Prêts liés à la durabilité : ce n’est qu’un début!

Le lancement, par Enbridge Inc., de son premier prêt lié à la durabilité de 1 milliard de dollars canadiens en février 2021 a marqué une étape cruciale non seulement pour l’entreprise elle-même, mais aussi pour les prêts liés à la durabilité en tant qu’instruments flexibles, indépendants des secteurs, qui permettent aux sociétés de faire progresser la lutte contre les changements climatiques et d’influer sur des enjeux sociaux importants.
À peine un an plus tard, le produit a dépassé toutes les attentes, et peu auraient pu imaginer la rapidité et l'ampleur de l'engouement pour les prêts liés à la durabilité, qui incitent les entreprises à atteindre des objectifs de durabilité de grande envergure grâce à des conditions financières qui récompensent des objectifs de durabilité significatifs et prédéterminés.
Les prêts liés à la durabilité ont pris d'assaut l'Amérique du Nord et le monde entier, avec plus de 370 milliards de dollars annoncés en 2021, soit 30 % de la dette durable émise dans le monde, et ce rythme devrait s'accélérer à mesure que la transition vers un monde plus sobre en carbone s'accélère.
De nos jours, les prêts liés à la durabilité attirent l’attention non seulement des sociétés et secteurs « verts » traditionnels, mais aussi de ceux qui le sont historiquement moins et dont les objectifs liés aux facteurs ESG témoignent d’une volonté à créer un avenir plus durable.
Enbridge en est un bon exemple : à peine trois mois après son entrée sur le marché des prêts liés à la durabilité, cette multinationale canadienne du secteur des pipelines a récidivé avec une émission d’obligations liées à la durabilité de 1,5 milliard de dollars américains et a annoncé un cadre complet d’obligations liées à la durabilité.

▶ _CONSIGNE_
Rédigez la suite du texte sur les prêts liés à la durabilité, en reprenant après sa dernière phrase. Les enregistrements qui suivent proviennent d'une autre source.

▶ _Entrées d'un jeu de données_
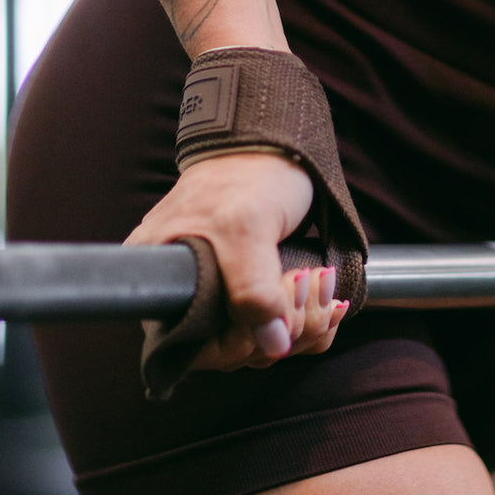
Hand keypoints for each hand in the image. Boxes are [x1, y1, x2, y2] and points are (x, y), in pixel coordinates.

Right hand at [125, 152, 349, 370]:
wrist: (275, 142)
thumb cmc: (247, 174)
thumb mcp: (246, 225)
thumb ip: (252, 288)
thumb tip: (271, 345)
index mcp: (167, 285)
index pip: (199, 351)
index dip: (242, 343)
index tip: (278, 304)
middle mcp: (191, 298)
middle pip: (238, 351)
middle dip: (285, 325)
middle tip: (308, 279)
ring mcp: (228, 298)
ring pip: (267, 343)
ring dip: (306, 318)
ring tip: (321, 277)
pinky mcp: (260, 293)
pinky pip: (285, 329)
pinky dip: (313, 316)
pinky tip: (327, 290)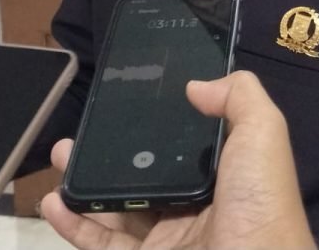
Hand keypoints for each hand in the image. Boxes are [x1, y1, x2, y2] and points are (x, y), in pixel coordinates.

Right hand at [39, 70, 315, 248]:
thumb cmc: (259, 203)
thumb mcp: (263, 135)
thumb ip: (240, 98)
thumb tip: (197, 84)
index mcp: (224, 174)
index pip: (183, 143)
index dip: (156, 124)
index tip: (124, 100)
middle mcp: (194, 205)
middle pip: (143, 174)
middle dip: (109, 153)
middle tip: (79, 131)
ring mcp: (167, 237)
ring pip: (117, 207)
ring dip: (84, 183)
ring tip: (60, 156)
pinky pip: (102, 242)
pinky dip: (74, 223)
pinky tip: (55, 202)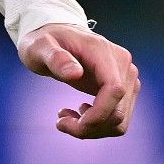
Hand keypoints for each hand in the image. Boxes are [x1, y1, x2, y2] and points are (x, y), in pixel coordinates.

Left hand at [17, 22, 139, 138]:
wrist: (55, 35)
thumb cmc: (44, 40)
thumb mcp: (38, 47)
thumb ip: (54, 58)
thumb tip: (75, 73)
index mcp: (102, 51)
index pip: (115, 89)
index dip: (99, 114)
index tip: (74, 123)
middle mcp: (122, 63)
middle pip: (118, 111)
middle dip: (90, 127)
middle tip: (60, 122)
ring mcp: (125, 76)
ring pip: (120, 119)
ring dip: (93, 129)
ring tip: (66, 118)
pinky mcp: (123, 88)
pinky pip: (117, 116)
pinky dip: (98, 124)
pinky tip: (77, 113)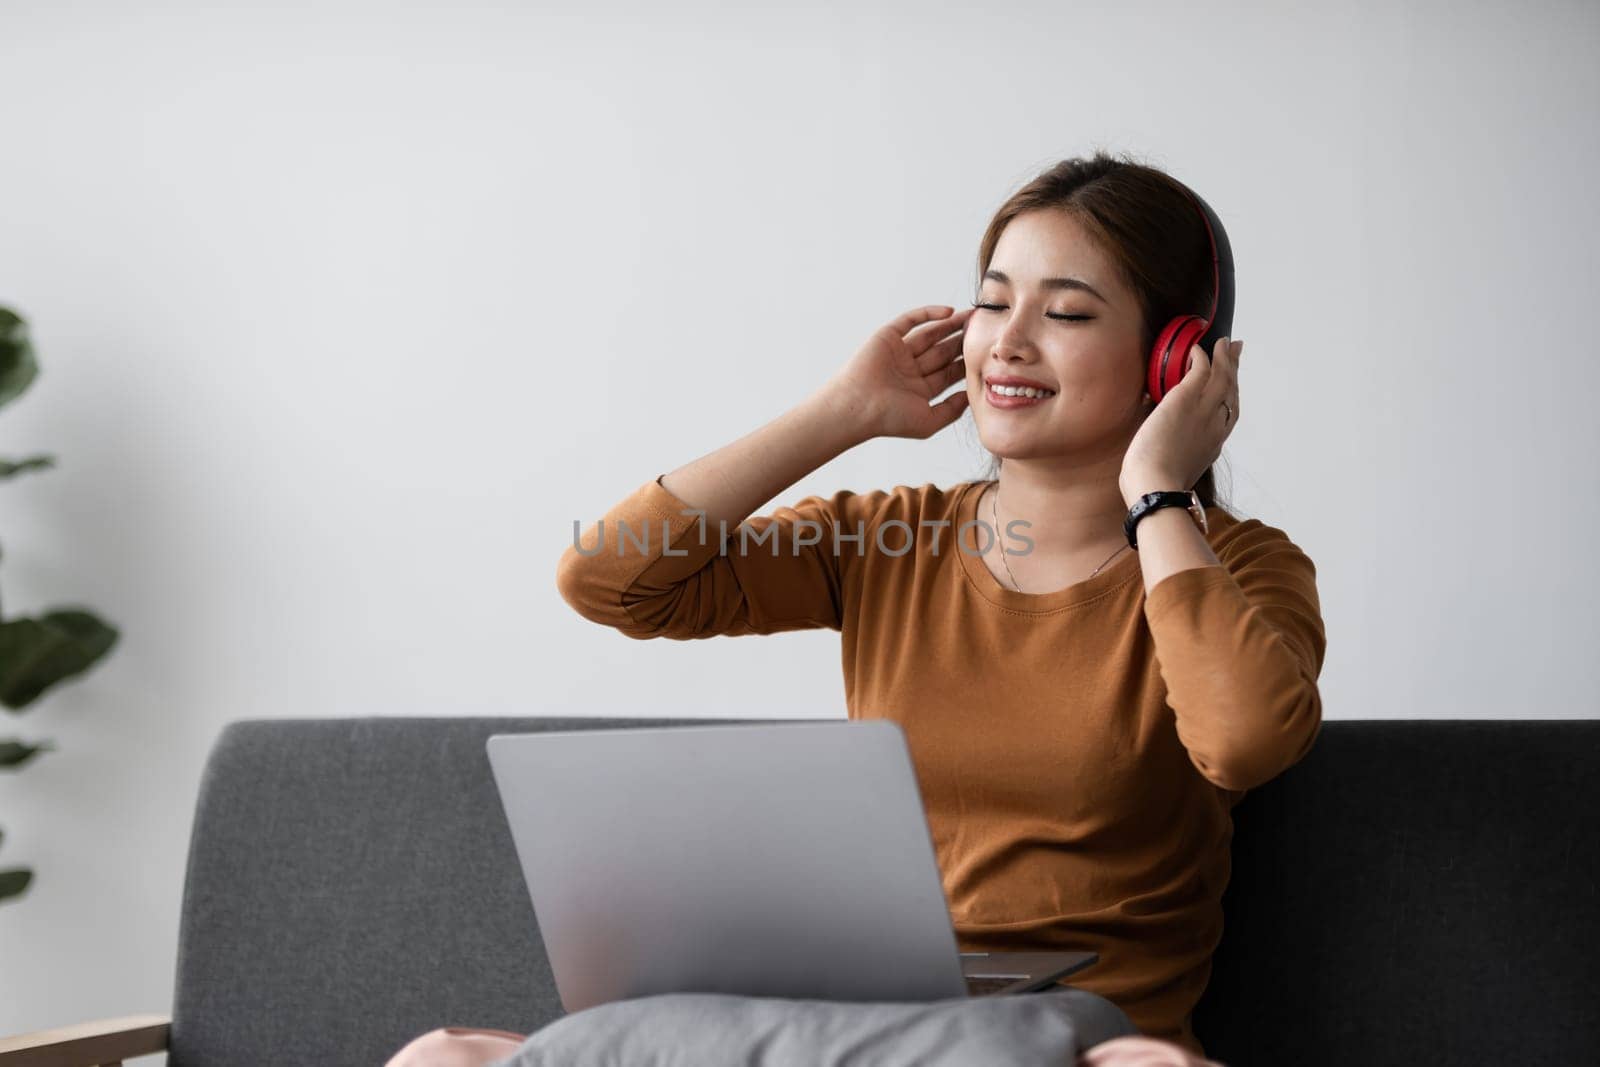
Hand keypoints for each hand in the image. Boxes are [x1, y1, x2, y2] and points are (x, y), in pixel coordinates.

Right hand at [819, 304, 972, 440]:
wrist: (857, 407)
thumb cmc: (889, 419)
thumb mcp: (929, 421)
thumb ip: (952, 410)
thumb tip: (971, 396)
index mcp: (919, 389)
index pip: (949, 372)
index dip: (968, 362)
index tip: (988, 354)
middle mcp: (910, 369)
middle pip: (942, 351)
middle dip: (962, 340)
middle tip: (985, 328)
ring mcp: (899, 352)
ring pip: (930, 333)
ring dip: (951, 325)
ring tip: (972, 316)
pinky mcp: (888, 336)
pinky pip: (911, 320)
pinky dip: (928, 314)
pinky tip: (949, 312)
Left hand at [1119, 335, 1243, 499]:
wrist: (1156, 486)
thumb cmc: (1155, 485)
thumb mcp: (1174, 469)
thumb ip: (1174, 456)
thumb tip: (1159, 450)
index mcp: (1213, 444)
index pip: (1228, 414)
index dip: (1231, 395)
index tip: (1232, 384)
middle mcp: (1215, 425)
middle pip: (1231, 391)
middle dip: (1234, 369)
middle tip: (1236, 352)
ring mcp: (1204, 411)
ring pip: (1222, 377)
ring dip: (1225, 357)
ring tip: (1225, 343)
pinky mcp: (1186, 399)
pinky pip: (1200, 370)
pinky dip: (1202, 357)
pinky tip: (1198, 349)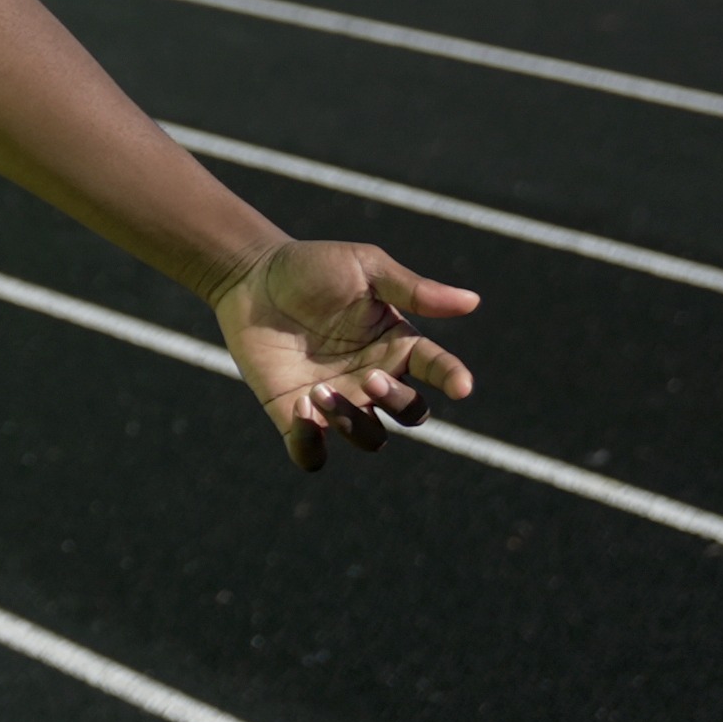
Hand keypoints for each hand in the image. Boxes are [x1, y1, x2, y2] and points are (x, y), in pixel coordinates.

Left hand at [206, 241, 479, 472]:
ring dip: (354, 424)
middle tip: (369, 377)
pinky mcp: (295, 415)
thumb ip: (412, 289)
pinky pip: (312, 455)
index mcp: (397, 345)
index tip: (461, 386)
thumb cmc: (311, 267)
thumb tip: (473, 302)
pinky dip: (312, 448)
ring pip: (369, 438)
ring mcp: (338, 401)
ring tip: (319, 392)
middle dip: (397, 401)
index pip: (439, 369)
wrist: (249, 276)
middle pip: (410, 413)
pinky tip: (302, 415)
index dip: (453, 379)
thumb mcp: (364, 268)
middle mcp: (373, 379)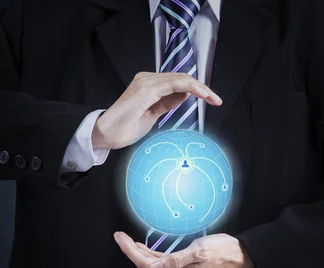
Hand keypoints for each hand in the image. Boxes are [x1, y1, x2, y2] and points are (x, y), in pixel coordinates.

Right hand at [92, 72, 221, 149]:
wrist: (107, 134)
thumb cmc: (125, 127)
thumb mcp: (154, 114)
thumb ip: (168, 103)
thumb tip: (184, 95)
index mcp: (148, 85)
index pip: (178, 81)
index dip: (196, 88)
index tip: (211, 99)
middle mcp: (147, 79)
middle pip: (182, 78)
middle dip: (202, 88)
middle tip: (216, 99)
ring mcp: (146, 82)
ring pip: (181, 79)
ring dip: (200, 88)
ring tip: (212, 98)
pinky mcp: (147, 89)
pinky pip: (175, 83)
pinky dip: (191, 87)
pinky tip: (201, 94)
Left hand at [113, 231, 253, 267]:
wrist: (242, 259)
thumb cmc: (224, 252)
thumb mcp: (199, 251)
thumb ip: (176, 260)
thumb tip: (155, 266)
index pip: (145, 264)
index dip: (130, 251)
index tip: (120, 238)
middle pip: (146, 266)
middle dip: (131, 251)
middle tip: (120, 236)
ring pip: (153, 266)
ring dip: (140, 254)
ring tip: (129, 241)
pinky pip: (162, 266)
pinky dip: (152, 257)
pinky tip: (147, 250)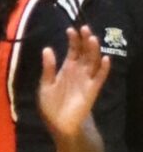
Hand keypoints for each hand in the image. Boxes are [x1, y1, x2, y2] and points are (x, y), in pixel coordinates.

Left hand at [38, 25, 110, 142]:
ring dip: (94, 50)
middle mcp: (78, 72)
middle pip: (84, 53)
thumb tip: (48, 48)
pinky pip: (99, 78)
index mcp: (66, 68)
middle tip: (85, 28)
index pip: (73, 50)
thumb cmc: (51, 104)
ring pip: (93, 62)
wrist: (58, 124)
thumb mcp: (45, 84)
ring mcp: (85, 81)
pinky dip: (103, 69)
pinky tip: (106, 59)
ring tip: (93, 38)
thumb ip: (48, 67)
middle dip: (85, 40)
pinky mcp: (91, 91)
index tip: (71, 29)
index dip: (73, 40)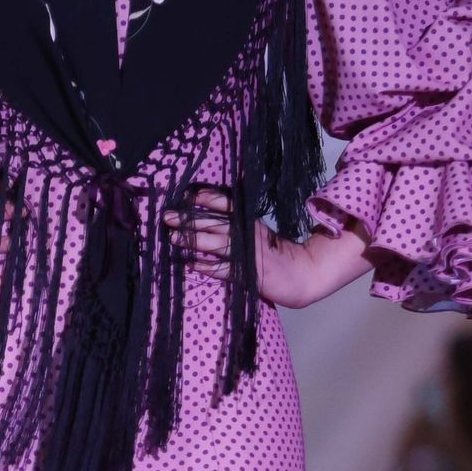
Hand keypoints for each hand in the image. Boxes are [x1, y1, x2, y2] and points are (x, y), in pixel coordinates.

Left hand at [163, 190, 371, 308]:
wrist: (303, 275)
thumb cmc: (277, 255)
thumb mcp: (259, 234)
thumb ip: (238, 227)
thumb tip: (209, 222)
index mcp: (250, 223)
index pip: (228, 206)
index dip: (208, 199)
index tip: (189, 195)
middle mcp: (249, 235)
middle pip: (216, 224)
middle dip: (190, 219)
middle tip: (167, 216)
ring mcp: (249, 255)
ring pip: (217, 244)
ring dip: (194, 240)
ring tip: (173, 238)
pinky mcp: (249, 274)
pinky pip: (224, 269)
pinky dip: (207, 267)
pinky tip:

▶ _RÉPONSE CI-DESSOUS_
Instruments souples et indépendants des secteurs
L’essor des prêts liés à la durabilité va de pair avec une prise de conscience de la part d’entreprises de nombreux secteurs : celles-ci comprennent que si elles investissent du temps et des ressources dans l’élaboration d’une stratégie de développement durable robuste, leurs coûts d’emprunt s’aligneront directement sur leurs améliorations et leurs objectifs en matière de durabilité.
Aujourd’hui, cet instrument de financement est abordé dans presque chaque conversation sur le crédit aux entreprises avec nos clients, dont beaucoup ont innové en lançant des prêts liés à la durabilité en Amérique du Nord et ailleurs dans le monde, à commencer par Les Aliments Maple Leaf Inc. Celle-ci a marqué l’histoire du développement durable en décembre 2019 en concluant le tout premier prêt lié à la durabilité au Canada.
Au cours des deux derniers mois seulement, beaucoup d’autres clients ont joint cette cohorte. Saputo et Sandstorm sont récemment devenues, respectivement, le premier producteur laitier et la première société de redevances minières d’Amérique du Nord à contracter des prêts liés à la durabilité. En septembre, TC Transcontinental a été la première entreprise d’emballage à le faire. Peu après Sandstorm, Teck Resources Ltd., la plus grande société minière diversifiée du Canada, est devenue un des premiers producteurs miniers d’Amérique du Nord à contracter un prêt lié à la durabilité structuré en fonction d’indicateurs de rendement clés (IRC) liés à trois thèmes : action climatique, diversité de genre et inclusion, et santé et sécurité.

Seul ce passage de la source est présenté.